Work instructions:
Set down every line below, word for word.

Stored data
==============================
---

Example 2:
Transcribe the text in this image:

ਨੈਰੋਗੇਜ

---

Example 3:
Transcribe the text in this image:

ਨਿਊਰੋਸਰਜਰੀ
==============================
Answer section:
---

Example 2:
Transcribe the text in this image:

ਨੈਰੋਗੇਜ

---

Example 3:
Transcribe the text in this image:

ਨਿਊਰੋਸਰਜਰੀ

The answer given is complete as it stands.